His first suggestion is to take a step back and assess how much of your money you are likely to spend during retirement.
Maye said a Roth IRA is most valuable when the account owner won’t need to draw down the account.
Also, Maye said, you describes both accounts as taxable, which he said is not technically correct.
“While it is true both are ultimately taxed, the brokerage account is comprised of after-tax dollars which will be subject to capital gains rules as investments are sold in the account,” he said. “What is important to note about capital gains is they are typically taxed at a lower rate than ordinary income.”
So the IRA is a tax-deferred account which becomes taxable as distributions are taken, he said.
“For an IRA funded by tax-deductible IRA contributions or via a 401(k) rollover comprised of pre-tax contributions, any distribution, including a Roth IRA conversion, is subject to ordinary income tax rates,” Maye said. “To maximize the Roth IRA conversion, it is best to use after-tax dollars to pay any tax liability related to the Roth IRA conversion.”

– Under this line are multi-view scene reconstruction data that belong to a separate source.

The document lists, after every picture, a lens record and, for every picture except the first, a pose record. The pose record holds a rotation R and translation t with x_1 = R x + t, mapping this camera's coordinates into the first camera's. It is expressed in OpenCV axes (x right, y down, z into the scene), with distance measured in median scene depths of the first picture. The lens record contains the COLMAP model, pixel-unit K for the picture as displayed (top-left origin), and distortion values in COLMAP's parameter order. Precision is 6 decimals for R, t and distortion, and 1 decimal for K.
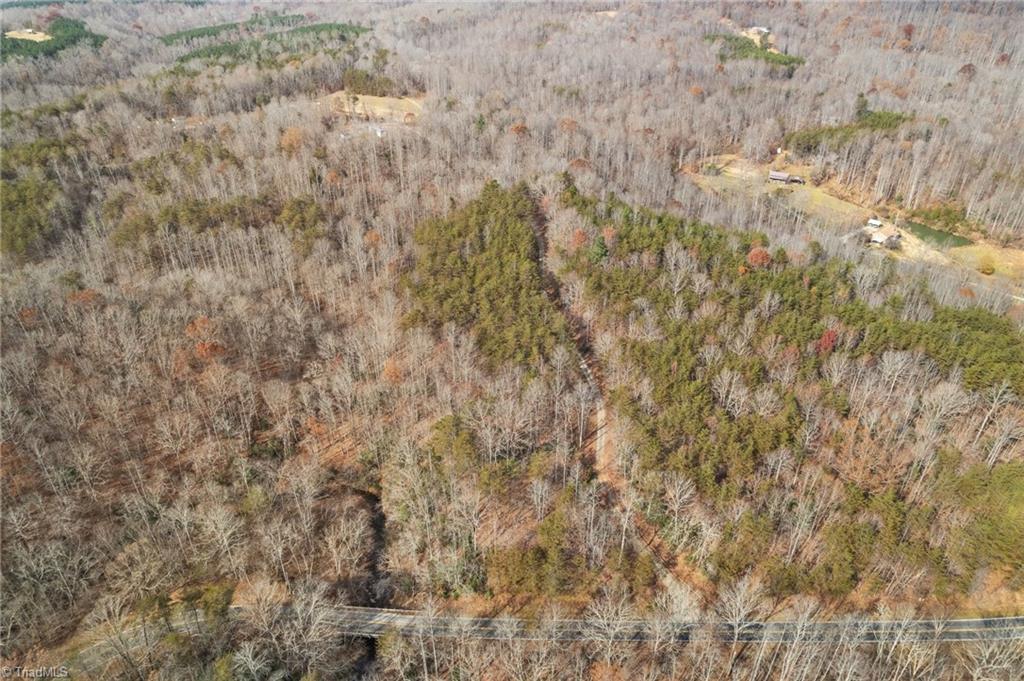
lens RADIAL K [[666.2, 0, 512.7], [0, 666.2, 324.3], [0, 0, 1]] dist [-0.085868, 0.087754]
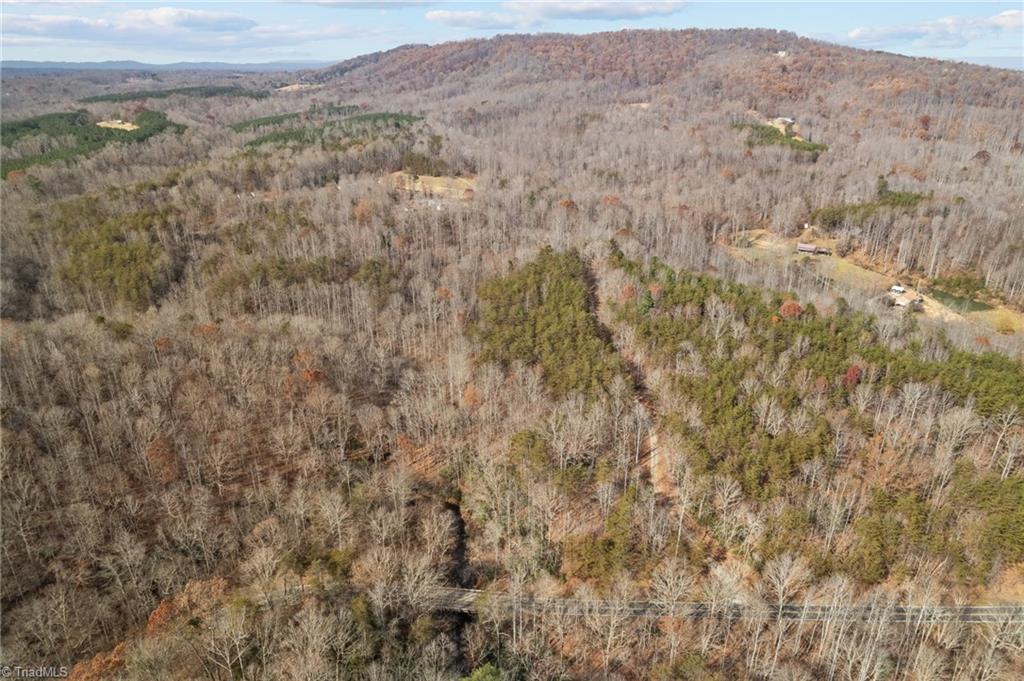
lens RADIAL K [[666.2, 0, 512.7], [0, 666.2, 324.3], [0, 0, 1]] dist [-0.085868, 0.087754]
pose [[0.998992, 0.014971, -0.042328, -0.032096], [-0.020068, 0.992244, -0.122675, 0.043950], [0.040163, 0.123400, 0.991544, -0.080712]]
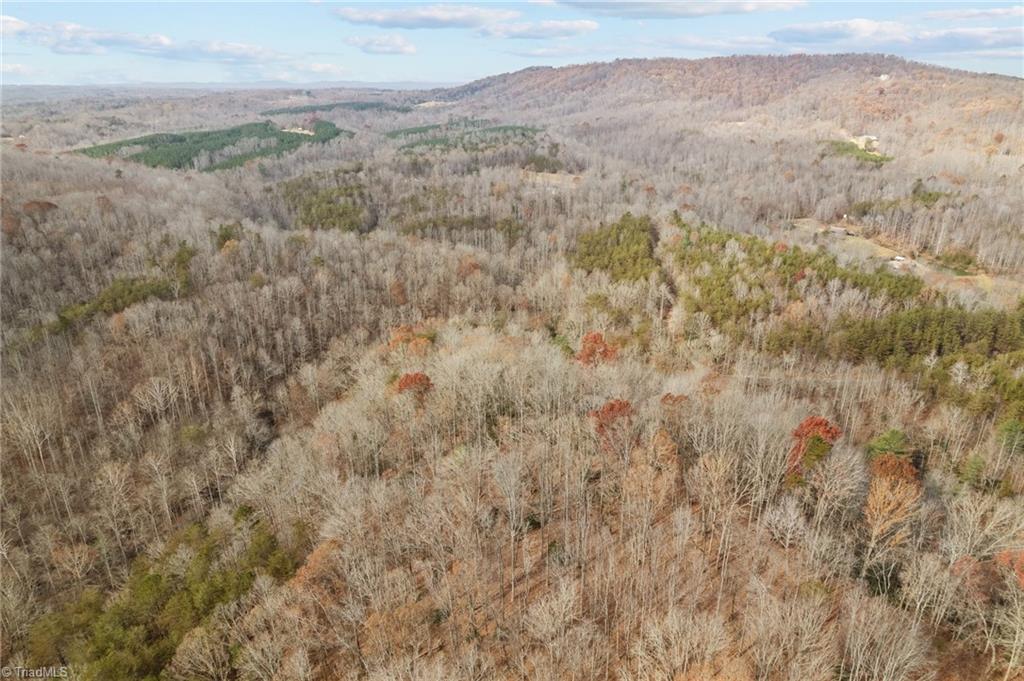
lens RADIAL K [[666.2, 0, 512.7], [0, 666.2, 324.3], [0, 0, 1]] dist [-0.085868, 0.087754]
pose [[0.976199, 0.075546, -0.203296, 0.036097], [-0.105396, 0.984490, -0.140253, 0.248216], [0.189547, 0.158341, 0.969020, -0.457396]]
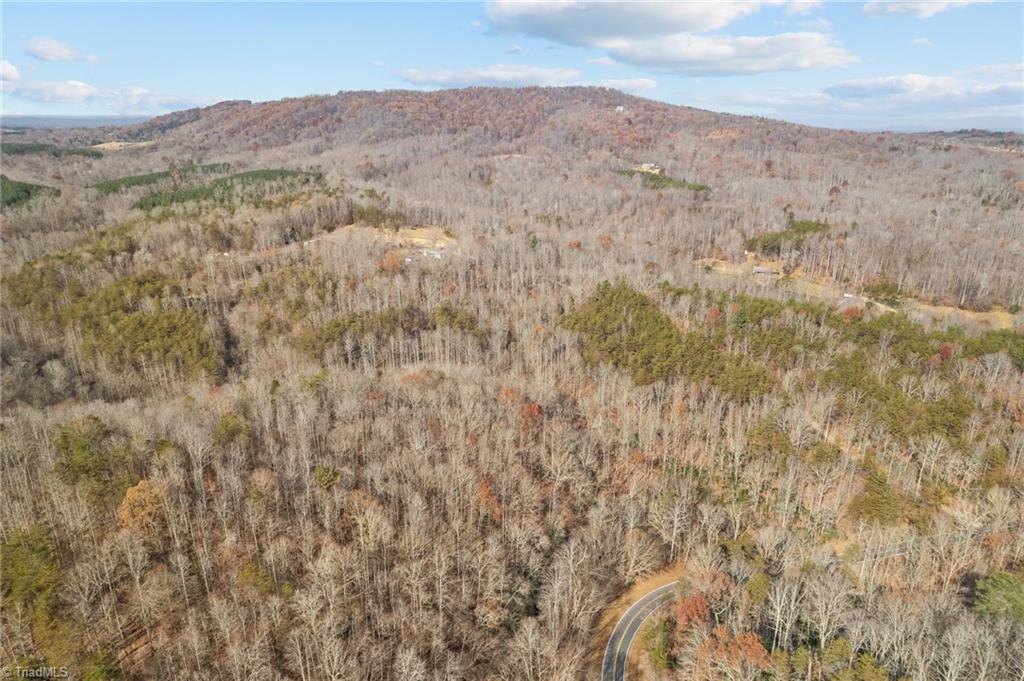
lens RADIAL K [[656.9, 0, 510.0], [0, 656.9, 321.7], [0, 0, 1]] dist [-0.080980, 0.081143]
pose [[0.969184, -0.076485, 0.234165, -0.405113], [0.120811, 0.975991, -0.181237, 0.049524], [-0.214680, 0.203942, 0.955154, -0.103786]]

Now on to the your specific questions.
Yes, it is possible to do partial Roth IRA conversions over a number of years and you’re not required to do it for any specific dollar amount or number of years, Maye said.
A major point you need to consider before doing any conversions is deciding in which year(s) it makes sense from a tax perspective to do a conversion, Maye said.

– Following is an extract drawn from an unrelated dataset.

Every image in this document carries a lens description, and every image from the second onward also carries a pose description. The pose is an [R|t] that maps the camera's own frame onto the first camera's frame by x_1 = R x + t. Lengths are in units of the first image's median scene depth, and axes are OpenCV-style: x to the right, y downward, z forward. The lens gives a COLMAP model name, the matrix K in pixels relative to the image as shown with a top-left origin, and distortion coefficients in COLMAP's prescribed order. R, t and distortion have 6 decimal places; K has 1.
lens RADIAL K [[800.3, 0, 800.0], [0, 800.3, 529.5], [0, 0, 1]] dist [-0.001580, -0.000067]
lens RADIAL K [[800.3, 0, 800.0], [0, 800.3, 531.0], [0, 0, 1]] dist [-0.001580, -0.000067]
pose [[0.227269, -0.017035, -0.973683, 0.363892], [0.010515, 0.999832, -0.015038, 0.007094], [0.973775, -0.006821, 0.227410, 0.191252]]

He said you need to ask: Does the conversion push you into a higher bracket or make more of your Social Security taxable? Will the sale of investments in the brokerage account to pay the taxes due on the Roth IRA conversion create a capital gain, increasing your income tax liability further?
“It may very well make sense to incur the tax liability to do a Roth IRA conversion,” he said. “I am merely suggesting understanding the tax impact given all the moving parts.”
If you do convert to a Roth IRA and your children inherit the money, it will still be subject to the inherited IRA distribution rules, Maye said, but the Roth will give one major advantage: the distributions are tax-free.
From an estate planning perspective, remember a Roth IRA is still part of your estate. So while the Roth conversion eliminates income taxes, it doesn’t eliminate potential estate taxes.
While you can convert the money over a period of years, that strategy has one disadvantage.
“The downside to converting over a period of years in that each conversion done in a different year starts a new five-year holding period for that conversion,” said howard Hook, a certified financial planner and certified public accountant with EKS Assoc. in Princeton. “This can make it complicated to keep track of when it comes time to start withdrawing money from the Roth IRA.”
Hook said the move may still be beneficial if by breaking up the amount into smaller portions, you stay in a lower tax bracket.
Finally, Hook said, you may convert to a Roth IRA after reaching age 70 1/2, but you have to tax your Required Minimum Distribution (RMD) first prior to any conversions.
“This is a technicality but an important one to get right,” Hook said. “Tax law treats the first distributions out of an IRA for someone age 70 1/2 as their RMD. RMDs are not allowed to be converted to Roth IRAs and are subject to penalties if someone does so.”